Boslooper takes a more historical-critical approach.
“The problem for the early Christian community doctrinally was at what point in the life of Jesus the divine power was originally effected,” he writes, then citing evidence of several different theories held by the earliest Christians and preserved in the gospels: The baptism, the transfiguration and the resurrection, as well as Paul and John’s arguments for Christ’s pre-existence. The virgin birth stories are part of this attempt to figure out when God did what he did, which was the incarnation.
But Boslooper goes a step further. The virgin birth was not intend to be a defense of Christ’s divinity, he argues, because Jesus’ divinity was self-apparent to the earliest Christians. Rather, it was a defense of his humanity:
The virgin birth of Jesus attests the humanity of Christ. The marvel is that God became man. The central message of the story of Jesus’ story is that he was born of a woman, a human being. The fact which the virgin birth represents is that Jesus was a human being. The important word in the story is the proper noun “Mary.” What Paul expressed in the mythic phrase “born of a woman” and John recorded in the religio-philosophical terminology “the Word became flesh” was put by the authors of the First and Third Gospels into a mythical formulation, and each surrounded it with several significant legends.

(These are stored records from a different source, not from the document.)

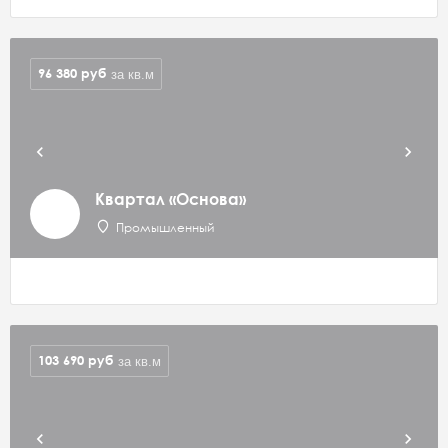
96 380
руб
за кв.м
Квартал «Основа»
Промышленный
103 690
руб
за кв.м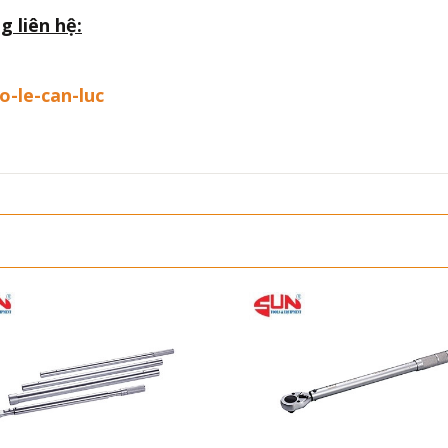
g liên hệ:
o-le-can-luc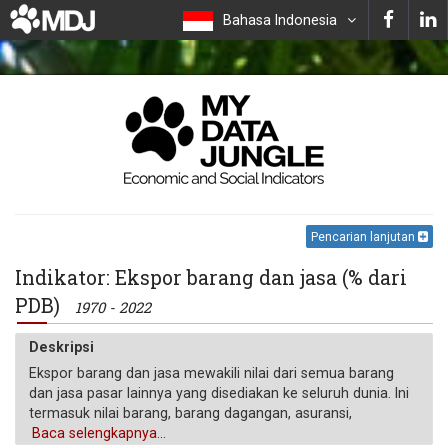
Bahasa Indonesia
Pencarian lanjutan
Indikator: Ekspor barang dan jasa (% dari
PDB)
1970 - 2022
Deskripsi
Ekspor barang dan jasa mewakili nilai dari semua barang
dan jasa pasar lainnya yang disediakan ke seluruh dunia. Ini
termasuk nilai barang, barang dagangan, asuransi,
transportasi, perjalanan, royalti, hak lisensi, dan layanan
Baca selengkapnya...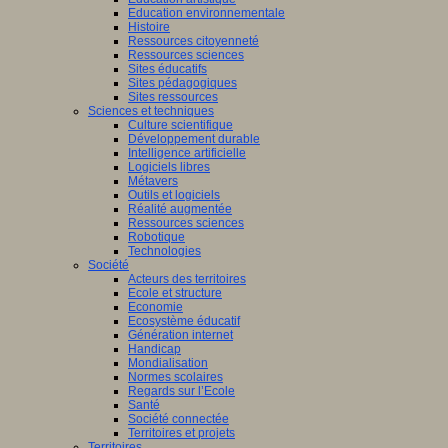
Education environnementale
Histoire
Ressources citoyenneté
Ressources sciences
Sites éducatifs
Sites pédagogiques
Sites ressources
Sciences et techniques
Culture scientifique
Développement durable
Intelligence artificielle
Logiciels libres
Métavers
Outils et logiciels
Réalité augmentée
Ressources sciences
Robotique
Technologies
Société
Acteurs des territoires
Ecole et structure
Economie
Ecosystème éducatif
Génération internet
Handicap
Mondialisation
Normes scolaires
Regards sur l’Ecole
Santé
Société connectée
Territoires et projets
Territoires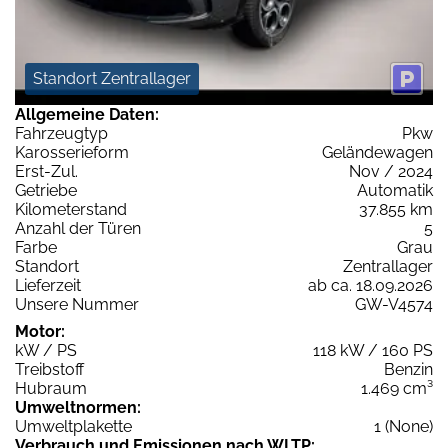
Standort Zentrallager
Allgemeine Daten:
Fahrzeugtyp
Pkw
Karosserieform
Geländewagen
Erst-Zul.
Nov / 2024
Getriebe
Automatik
Kilometerstand
37.855 km
Anzahl der Türen
5
Farbe
Grau
Standort
Zentrallager
Lieferzeit
ab ca. 18.09.2026
Unsere Nummer
GW-V4574
Motor:
kW / PS
118 kW / 160 PS
Treibstoff
Benzin
Hubraum
1.469 cm³
Umweltnormen:
Umweltplakette
1 (None)
Verbrauch und Emissionen nach WLTP: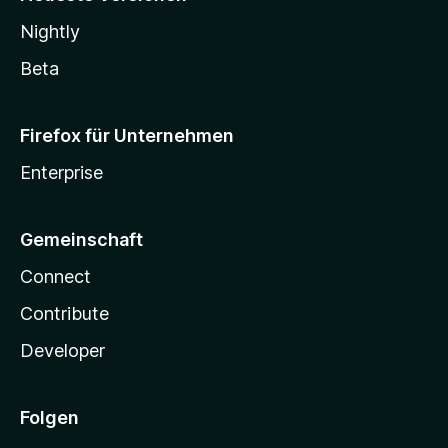
Nightly
Beta
Firefox für Unternehmen
Enterprise
Gemeinschaft
Connect
Contribute
Developer
Folgen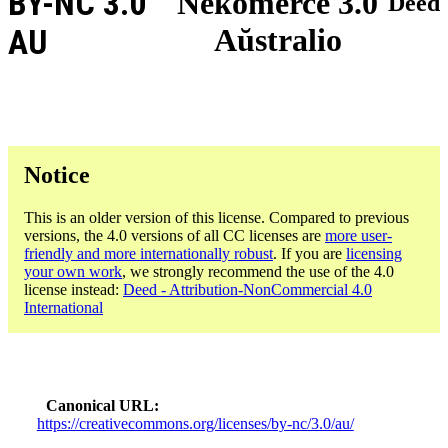
BY-NC 3.0
Nekomerce 3.0
Deed
Aŭstralio
AU
Notice
This is an older version of this license. Compared to previous
versions, the 4.0 versions of all CC licenses are
more user-
friendly and more internationally robust
. If you are
licensing
your own work
, we strongly recommend the use of the 4.0
license instead:
Deed - Attribution-NonCommercial 4.0
International
Canonical URL
https://creativecommons.org/licenses/by-nc/3.0/au/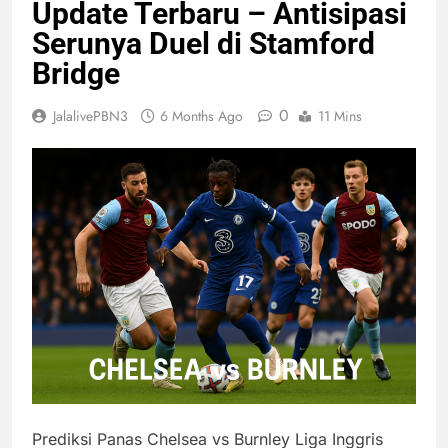
Update Terbaru – Antisipasi
Serunya Duel di Stamford
Bridge
0
JalalivePBN3
6 Months Ago
11 Mins
Prediksi Panas Chelsea vs Burnley Liga Inggris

In no way does the virgin birth obscure or obstruct the doctrine of Jesus’ humanity. The virgin birth obscures the humanity of Jesus and his true incarnation only when it is seen through the eyes of the Romanist who Marianizes it, the naturalist who rationalizes it, the supernaturalist who de-historicizes it, the historian who demythologizes it, and the theologian who subcategorizes it. The virgin birth enhances the incarnation. The word pictures which the Gospel authors drew are subtle but forceful statements in behalf of Jesus’ humanity for a society and primitive mentality which thought that the Savior was not or could not be human. The Savior was real! Amidst all the Christological speculation that followed the resurrection it was necessary to hold before the world and the church the fact that Jesus was human in every sense of the word.

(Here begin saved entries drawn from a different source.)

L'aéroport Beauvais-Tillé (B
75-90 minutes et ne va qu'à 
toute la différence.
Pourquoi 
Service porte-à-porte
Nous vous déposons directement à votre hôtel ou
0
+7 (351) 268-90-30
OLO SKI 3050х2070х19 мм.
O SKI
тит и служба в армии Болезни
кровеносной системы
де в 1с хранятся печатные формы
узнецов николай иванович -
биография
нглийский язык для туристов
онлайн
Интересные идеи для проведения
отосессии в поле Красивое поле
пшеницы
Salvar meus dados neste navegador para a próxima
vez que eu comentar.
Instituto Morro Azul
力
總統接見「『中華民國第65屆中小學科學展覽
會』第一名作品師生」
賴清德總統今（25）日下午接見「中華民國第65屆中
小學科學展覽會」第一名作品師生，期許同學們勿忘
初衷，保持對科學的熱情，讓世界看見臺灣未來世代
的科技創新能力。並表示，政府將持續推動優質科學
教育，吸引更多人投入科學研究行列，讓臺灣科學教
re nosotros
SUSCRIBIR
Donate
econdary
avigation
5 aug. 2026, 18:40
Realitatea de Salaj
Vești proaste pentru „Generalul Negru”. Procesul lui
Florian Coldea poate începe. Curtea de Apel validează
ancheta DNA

As the resurrection stands for the “Godness of Jesus,” so the virgin birth attests the “humanness of Christ.”
Boslooper, in other words, is essentially casting aside the notion that the virgin birth must be historically factual for Jesus to have been divine (as is argued by fundamentalist theologians like Robert Gromacki). The resurrection is the proof of his divinity; the virgin birth served to argue primarily for his birth – his humanity – with the supernatural aspects essentially used as tools for evangelizing a population that would not have believed the story otherwise.
Because of the mythical form into which this truth was cast, Christianity was able to evangelize the ancient world. The story of Jesus’ origin in its Biblical form established a natural bridge between the Christian community and non-Christian society. … The Christian story made it possible for God’s Word concerning incarnation to be communicated to the hearts of masses of men.
The corollary to that is rather modernist: Now that we are so enlightened, we can recognize mythical literature for what it is and affirm the metaphorical aspects of the narratives while casting aside the notion that they represent historical truth. I am not quite ready to go that far – God could do as he pleases, and none of us knows for certain what happened – but Boslooper does not appear to be wholly rejecting the miraculous in Jesus’ life, as Borg is wont to do. He appears to accept the resurrection at face value, as I do, and that is welcome, and it makes his arguments more convincing when he argues against the historicity of the virginity narratives.
What Borg and Boslooper tell us, each in his own way, is that belief in the virgin birth is not necessary for a robust theological defense of the incarnation. Further, Boslooper’s argument about the historical purposes of the birth narratives makes clear that accepting them as mythological, metaphorical creations does not lead us to therefore reject the resurrection.